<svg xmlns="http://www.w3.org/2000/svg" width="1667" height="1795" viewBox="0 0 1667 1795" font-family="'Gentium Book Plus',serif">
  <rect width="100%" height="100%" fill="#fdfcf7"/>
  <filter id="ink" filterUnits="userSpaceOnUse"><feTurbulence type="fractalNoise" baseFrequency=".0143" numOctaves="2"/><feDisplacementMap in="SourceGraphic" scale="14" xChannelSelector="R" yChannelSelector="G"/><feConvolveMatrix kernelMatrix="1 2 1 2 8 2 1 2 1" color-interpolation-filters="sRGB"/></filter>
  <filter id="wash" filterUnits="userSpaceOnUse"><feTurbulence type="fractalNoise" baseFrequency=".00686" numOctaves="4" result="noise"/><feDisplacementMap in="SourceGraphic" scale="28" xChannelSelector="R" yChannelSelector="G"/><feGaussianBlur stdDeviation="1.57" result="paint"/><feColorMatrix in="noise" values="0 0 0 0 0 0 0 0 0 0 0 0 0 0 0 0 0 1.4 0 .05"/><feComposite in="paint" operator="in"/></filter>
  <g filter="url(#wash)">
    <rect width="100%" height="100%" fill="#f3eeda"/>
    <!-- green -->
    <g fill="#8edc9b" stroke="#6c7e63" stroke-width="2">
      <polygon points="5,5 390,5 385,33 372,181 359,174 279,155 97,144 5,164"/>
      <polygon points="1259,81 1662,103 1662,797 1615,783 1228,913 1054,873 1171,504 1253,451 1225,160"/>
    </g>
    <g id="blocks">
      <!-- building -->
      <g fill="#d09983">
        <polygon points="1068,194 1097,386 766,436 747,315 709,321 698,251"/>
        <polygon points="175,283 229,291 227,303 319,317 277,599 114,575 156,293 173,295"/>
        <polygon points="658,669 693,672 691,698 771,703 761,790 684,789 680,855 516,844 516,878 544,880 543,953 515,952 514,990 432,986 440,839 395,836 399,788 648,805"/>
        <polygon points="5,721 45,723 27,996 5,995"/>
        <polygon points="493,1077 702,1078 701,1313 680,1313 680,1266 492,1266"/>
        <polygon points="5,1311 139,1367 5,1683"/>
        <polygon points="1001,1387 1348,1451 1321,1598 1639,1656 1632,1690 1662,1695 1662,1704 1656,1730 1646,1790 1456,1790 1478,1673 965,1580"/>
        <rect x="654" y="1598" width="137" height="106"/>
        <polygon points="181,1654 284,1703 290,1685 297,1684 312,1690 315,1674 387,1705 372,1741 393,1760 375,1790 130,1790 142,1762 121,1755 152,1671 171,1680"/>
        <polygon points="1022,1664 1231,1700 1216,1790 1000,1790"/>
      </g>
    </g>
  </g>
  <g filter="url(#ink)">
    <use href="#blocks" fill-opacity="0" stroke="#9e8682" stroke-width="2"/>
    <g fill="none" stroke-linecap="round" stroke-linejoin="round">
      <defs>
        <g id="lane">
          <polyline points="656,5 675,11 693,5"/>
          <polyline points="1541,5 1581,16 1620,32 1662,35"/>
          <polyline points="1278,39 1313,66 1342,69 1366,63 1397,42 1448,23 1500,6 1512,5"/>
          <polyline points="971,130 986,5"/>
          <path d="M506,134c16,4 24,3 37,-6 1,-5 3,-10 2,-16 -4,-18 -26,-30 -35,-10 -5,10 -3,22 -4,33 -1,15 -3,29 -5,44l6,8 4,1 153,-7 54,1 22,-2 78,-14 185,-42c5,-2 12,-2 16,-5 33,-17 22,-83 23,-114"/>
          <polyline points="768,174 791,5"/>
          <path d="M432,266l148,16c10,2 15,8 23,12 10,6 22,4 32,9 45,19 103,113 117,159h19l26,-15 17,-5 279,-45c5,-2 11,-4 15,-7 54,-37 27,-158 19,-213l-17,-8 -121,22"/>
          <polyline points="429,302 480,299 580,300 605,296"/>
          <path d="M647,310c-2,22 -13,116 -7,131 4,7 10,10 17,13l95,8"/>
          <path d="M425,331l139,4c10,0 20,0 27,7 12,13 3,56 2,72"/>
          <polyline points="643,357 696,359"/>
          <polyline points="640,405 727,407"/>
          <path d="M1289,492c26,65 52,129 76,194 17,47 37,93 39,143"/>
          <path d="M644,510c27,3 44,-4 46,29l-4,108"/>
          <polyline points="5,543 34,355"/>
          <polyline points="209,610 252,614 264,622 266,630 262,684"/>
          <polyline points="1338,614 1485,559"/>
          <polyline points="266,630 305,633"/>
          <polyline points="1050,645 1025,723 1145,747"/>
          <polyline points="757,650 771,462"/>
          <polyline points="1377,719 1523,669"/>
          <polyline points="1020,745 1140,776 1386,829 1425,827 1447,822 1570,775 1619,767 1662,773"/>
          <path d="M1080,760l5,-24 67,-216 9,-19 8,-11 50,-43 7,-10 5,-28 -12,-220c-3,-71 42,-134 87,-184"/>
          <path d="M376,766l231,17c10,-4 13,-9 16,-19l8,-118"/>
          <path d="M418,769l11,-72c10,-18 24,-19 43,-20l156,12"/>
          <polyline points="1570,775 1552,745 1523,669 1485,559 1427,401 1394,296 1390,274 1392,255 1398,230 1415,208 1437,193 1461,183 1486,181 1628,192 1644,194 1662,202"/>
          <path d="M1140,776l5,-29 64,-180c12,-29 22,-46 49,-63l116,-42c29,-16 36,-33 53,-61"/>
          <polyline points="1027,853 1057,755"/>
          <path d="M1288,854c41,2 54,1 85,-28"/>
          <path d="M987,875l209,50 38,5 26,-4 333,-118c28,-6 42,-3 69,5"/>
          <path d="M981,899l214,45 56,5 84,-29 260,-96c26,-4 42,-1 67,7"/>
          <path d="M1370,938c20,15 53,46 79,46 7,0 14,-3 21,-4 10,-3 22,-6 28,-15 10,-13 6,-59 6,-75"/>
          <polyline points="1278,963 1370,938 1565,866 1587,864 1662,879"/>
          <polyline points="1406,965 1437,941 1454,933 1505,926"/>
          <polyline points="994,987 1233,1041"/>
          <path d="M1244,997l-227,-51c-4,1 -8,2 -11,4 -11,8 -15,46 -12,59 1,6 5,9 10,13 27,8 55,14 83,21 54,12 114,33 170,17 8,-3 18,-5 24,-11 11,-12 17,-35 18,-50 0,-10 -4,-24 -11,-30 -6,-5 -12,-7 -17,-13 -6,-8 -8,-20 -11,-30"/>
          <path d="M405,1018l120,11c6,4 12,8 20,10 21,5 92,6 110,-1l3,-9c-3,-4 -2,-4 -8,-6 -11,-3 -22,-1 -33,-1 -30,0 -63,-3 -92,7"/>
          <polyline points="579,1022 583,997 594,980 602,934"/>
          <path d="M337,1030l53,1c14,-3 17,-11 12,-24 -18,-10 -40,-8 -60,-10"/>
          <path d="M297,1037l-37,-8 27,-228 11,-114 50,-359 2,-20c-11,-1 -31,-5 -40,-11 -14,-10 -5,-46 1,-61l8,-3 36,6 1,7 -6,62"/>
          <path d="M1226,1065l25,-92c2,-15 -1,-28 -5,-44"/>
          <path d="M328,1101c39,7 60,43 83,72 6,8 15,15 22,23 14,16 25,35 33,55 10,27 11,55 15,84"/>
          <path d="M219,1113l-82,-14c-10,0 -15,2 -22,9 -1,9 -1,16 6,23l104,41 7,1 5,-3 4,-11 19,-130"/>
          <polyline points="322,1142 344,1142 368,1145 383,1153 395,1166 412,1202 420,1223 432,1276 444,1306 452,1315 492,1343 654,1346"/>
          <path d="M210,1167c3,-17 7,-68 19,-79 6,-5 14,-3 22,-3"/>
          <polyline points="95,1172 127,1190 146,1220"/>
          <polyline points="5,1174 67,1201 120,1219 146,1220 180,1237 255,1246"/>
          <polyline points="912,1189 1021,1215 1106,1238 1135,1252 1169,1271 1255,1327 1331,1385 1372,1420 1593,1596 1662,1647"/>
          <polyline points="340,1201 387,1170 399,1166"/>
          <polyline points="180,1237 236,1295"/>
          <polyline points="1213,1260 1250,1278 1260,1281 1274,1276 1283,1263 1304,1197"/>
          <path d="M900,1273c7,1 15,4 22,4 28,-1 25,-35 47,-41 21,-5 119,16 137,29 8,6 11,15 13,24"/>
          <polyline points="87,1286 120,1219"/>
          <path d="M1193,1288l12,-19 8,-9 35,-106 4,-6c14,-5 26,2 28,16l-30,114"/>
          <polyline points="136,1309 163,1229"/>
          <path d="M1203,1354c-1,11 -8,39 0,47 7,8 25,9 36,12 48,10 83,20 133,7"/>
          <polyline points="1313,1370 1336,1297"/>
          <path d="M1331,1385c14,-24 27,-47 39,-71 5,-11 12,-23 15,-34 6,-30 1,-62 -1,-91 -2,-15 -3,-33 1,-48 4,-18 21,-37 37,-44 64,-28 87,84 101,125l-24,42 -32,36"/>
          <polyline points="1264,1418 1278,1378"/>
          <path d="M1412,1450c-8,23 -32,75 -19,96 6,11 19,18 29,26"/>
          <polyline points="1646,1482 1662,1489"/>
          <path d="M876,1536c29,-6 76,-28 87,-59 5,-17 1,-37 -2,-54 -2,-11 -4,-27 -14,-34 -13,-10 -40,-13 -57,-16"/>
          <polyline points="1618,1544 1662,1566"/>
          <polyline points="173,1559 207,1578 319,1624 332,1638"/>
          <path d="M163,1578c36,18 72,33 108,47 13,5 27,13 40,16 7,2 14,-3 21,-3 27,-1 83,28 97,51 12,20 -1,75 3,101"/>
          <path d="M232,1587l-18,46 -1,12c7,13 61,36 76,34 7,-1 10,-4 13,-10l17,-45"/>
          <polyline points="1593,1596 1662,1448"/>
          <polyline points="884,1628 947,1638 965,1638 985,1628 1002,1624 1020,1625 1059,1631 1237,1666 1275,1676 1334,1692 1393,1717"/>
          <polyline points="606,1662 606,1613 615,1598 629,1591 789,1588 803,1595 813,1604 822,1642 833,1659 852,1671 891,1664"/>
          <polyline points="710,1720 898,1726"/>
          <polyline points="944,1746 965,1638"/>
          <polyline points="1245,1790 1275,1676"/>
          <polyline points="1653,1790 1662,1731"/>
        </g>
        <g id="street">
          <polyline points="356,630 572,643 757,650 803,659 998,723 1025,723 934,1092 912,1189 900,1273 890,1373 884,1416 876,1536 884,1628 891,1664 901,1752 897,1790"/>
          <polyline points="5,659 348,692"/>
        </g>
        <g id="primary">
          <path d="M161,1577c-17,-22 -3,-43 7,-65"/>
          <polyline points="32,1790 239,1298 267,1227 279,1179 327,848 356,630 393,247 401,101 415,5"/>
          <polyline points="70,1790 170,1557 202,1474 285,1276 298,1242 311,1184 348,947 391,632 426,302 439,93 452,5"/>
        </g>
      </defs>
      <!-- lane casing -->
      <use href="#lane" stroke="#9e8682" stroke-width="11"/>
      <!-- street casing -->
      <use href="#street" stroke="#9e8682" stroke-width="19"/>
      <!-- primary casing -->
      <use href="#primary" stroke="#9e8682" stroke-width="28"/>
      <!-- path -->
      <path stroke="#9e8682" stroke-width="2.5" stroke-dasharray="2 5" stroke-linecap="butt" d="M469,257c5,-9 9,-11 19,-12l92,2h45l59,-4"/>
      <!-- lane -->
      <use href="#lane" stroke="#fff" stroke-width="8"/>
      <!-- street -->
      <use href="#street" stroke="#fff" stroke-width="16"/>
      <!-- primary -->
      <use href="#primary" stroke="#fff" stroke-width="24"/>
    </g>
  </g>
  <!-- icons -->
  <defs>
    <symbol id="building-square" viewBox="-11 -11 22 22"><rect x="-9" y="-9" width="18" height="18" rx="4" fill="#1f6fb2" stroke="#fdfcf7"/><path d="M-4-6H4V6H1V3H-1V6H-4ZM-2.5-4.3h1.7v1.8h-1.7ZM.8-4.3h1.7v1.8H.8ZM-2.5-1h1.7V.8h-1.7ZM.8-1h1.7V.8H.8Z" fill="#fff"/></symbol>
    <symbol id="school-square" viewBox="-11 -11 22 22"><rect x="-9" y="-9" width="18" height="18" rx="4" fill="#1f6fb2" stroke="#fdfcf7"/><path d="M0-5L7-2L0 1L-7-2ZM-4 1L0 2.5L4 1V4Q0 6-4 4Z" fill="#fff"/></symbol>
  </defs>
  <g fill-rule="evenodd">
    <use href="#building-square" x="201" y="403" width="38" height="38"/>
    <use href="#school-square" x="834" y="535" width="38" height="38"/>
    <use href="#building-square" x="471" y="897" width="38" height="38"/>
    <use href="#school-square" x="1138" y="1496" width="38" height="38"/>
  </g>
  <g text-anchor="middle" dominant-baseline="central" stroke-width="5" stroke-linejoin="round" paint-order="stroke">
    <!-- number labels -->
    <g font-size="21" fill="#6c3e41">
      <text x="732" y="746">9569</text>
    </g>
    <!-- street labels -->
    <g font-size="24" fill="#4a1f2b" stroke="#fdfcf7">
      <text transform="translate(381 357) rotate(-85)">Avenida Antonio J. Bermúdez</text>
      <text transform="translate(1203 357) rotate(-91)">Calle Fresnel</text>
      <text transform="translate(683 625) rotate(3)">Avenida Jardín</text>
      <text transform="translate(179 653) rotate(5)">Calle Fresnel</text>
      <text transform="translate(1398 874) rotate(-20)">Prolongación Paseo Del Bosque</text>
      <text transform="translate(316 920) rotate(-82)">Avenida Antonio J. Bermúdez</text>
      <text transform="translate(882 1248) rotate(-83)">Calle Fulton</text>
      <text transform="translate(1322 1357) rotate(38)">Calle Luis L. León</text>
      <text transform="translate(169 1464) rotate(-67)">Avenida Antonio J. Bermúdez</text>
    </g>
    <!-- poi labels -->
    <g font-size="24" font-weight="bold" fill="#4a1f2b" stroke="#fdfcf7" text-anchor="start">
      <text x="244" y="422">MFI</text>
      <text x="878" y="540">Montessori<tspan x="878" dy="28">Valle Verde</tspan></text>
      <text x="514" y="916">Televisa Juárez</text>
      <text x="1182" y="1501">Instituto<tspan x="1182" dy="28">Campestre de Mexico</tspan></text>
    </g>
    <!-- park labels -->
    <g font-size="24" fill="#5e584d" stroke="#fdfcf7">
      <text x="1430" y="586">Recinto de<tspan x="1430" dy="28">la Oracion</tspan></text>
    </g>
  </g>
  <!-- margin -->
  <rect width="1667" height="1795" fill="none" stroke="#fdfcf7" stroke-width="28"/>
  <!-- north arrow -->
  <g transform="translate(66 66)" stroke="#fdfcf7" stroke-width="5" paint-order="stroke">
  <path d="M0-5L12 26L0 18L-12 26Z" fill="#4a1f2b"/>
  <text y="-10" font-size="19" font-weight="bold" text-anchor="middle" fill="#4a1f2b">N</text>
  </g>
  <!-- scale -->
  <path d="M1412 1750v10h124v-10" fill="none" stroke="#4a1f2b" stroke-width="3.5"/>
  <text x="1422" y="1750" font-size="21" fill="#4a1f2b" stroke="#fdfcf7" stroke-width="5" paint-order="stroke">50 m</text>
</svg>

■ ■ ■ ■

> **The problem**: Report only how many lines of the listing hold the word "middle".

> **Answer box**: 2